Serafina streckt ihre Beine. Die Kälte der Steintreppe dringt durch ihre Jeans, ihr Po fühlt sich schon ganz taub an. Sie rappelt sich hoch, geht in Gedanken ihre Einkaufsliste durch. Am Haupteingang stößt sie mit einem Mann in Postuniform zusammen, der gerade seinen Einkaufswagen zurück schieben will. Der Postler flucht und packt sie grob am Arm: „Magnifique und Kruzifix! Mädchen, kannst du nicht aufpassen?!“ Sein Atem riecht nach Alkohol, nach mindestens drei Gläsern Weizenbier, die er am Abend zuvor getrunken haben muss. Sein schwammiges Gesicht nähert sich dem ihren, bis sie die verblasste, lange Narbe über seiner rechten Augenbraue erkennen kann. Aus seinen glasigen Augen springt sie ein Strom Bilder an: Frauen, die ihre riesigen, runden Brüste darbieten. Geöffnete, grell geschminkte Lippen in seltsam glatten Gesichtern. Gurrutales Stöhnen in engen Kabinen. Serafina weicht zurück, lässt die Bilder an sich abprallen, schleudert sie mit Wucht zurück.
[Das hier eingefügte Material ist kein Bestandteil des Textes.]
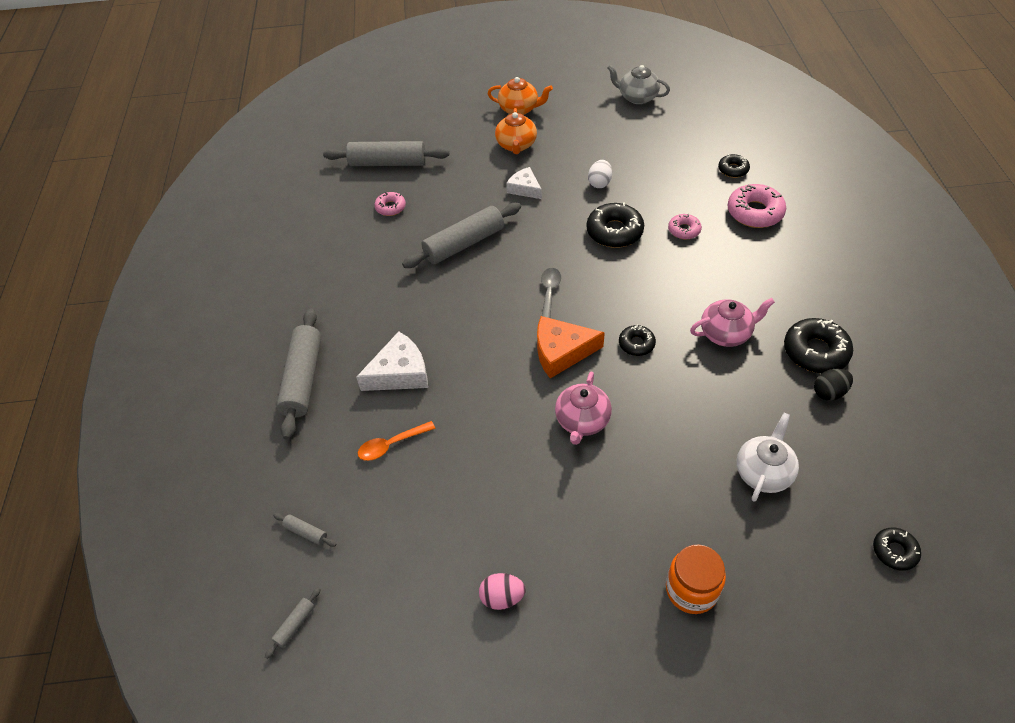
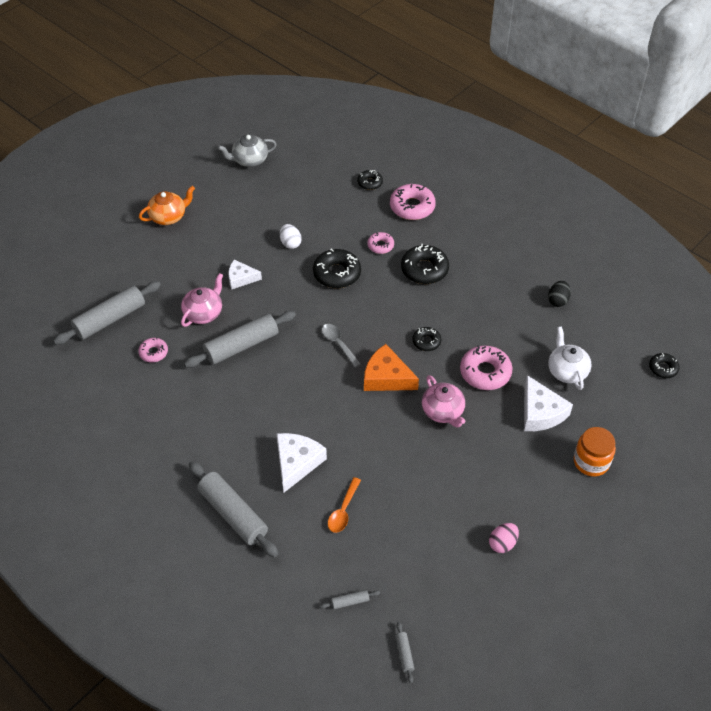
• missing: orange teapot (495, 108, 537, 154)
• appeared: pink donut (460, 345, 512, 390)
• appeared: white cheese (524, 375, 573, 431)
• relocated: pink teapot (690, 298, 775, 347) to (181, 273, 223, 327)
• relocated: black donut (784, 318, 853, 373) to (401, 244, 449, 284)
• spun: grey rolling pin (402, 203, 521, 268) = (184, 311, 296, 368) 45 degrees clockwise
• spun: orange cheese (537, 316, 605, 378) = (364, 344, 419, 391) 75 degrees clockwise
Der Mann von der Post ist blass geworden, in seinem Gesicht mischten sich Ungläubigkeit und Wut. Sie reißt sich los und flüchtet in den Supermarkt.
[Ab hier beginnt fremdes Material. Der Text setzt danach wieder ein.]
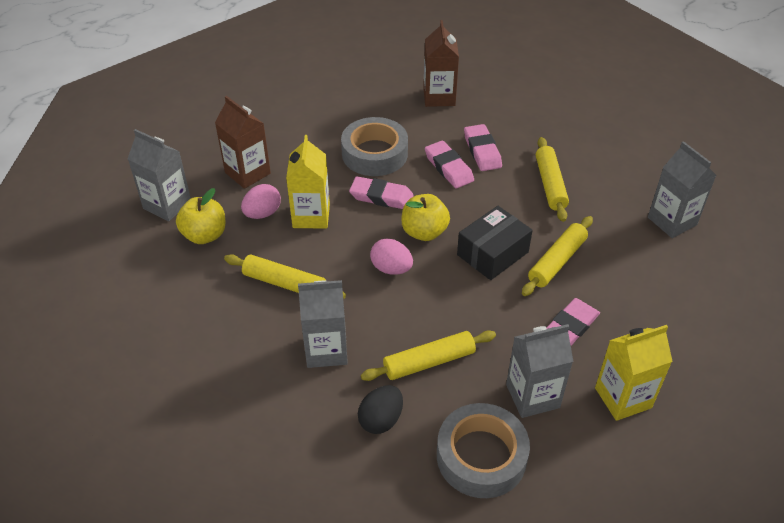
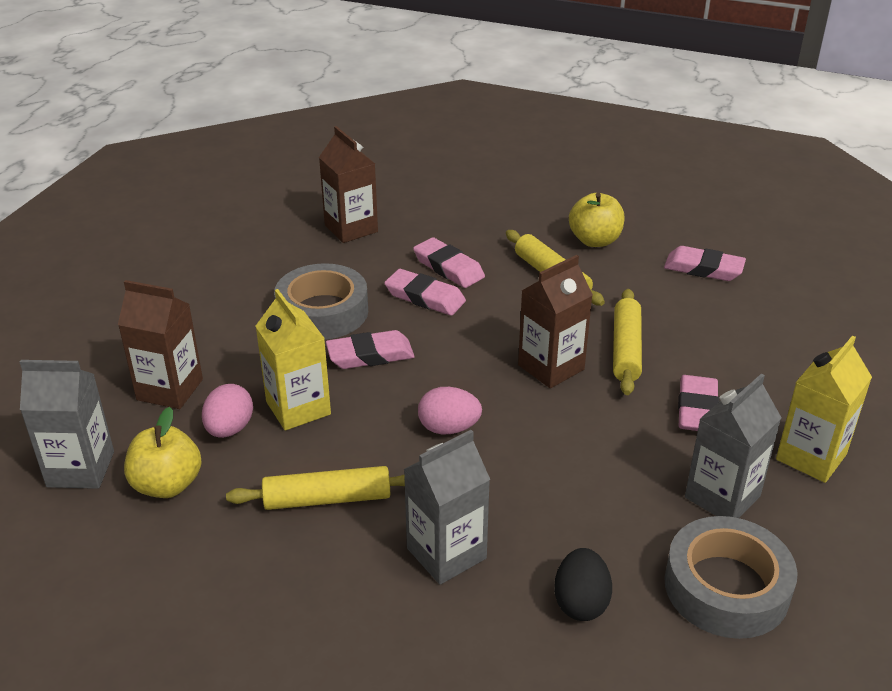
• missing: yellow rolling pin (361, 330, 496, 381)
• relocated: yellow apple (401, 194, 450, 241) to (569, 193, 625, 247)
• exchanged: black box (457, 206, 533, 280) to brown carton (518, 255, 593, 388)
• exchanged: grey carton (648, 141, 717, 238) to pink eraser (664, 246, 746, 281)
Früher hat sie bei solchen Gelegenheiten gedacht, sie würde halluzinieren. Und natürlich auch, dass mit ihr etwas ganz und gar nicht stimmen kann. Mit der Zeit hat sie sich damit abgefunden, immer wieder unfreiwillige Zeugin der inneren Filme anderer Menschen zu sein. Sie kann es nicht abstellen. Eigentlich will sie einfach nur normal sein. Will nichts von all dem hören und sehen, will nicht wissen, wie es um die anderen bestellt ist.
Sie hütet diese Gabe wie ein Geheimnis. Wer würde sie ernst nehmen, wer würde ihr glauben? Womöglich würde ihre Mutter sie zum Psychiater schleppen. Das würde ihr gerade noch fehlen. Mal ganz abgesehen von dem makrozellulären Ärger, den sie sich dadurch einhandeln würde. Serafina spricht mit niemandem darüber, nicht einmal mit Julian. Er ist der einzige in ihrer Klasse, dessen Gesellschaft sie erträgt, ja sogar schätzt. Bei ihm kann sie sich entspannen, er fordert nichts und bedrängt sie nicht. Julian behält seine Filme für sich. Nichts dringt zu ihr durch.
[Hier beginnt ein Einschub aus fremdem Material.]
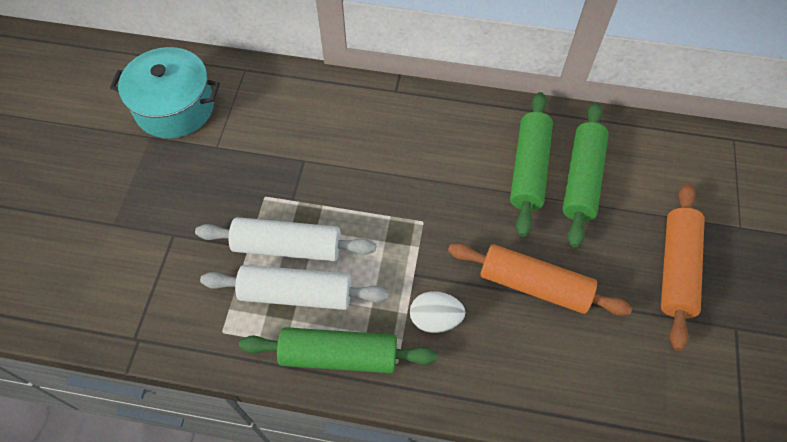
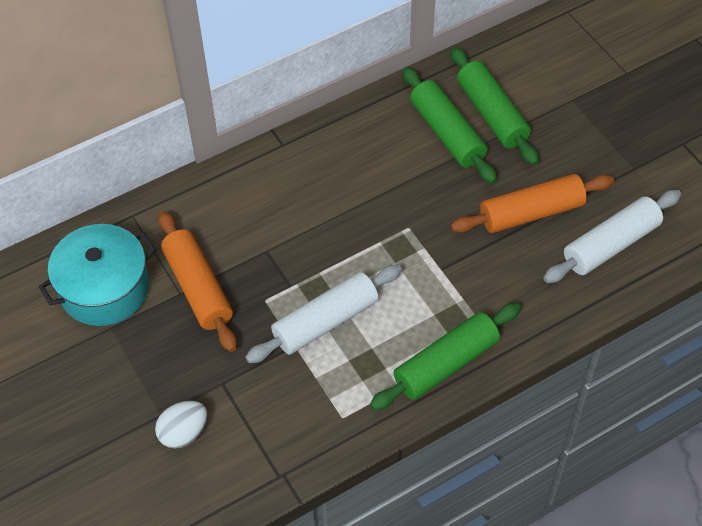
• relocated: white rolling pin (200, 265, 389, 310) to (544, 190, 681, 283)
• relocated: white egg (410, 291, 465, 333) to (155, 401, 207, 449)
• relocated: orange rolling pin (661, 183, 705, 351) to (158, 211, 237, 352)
Es war einmal ein Mädchen, deren Augen waren wie Spiegel, blank und von unbestimmbarer Farbe. Sie reflektierten das Innere eines jeden Menschen, der das Mädchen ansah. Die meisten von ihnen wurden jedoch wütend und bezichtigten das Mädchen der schlechten Eigenschaften, die sie an sich selbst und an anderen am meisten hassten. Diese Gabe war für das Mädchen mehr Fluch denn Segen, denn die Menschen sahen in ihren Augen, was sie am wenigsten akzeptieren konnten: die Wahrheit über sich selbst.

*blume*

Inspiriert wurde diese Geschichte durch die aktuellen Worte des Geschichtenspiels der Kurzgeschichtengruppe: Magnifique – Ost – Rose – huckepack – Po – Stratosphäre – sukzessiv – makrozellulär.
so schön, jetzt kann ich dir auch dazu ein paar Zeilen hier rein geben
*spitze**bravo**zugabe*

ich bin mir ganz sicher, es wird dazu weiteres von Serafina zu lesen geben
****ba Frau
3.633 Beiträge
Sehr "einfangende" Erzählung, herzlichen Dank liebe Into *herz2*
Ich saß grade unter anderem auf den Stufen vor einem Einkaufzentum und hatte eine heiße Schokolade in den Händen.

Und das mit dem spiegeln - das tun wir wohl alle, eine Jede auf ihre Art ... ist es wohl leichter oder schwerer zu ertragen, wenn man dabei nicht die Bilder des Anderen empfängt?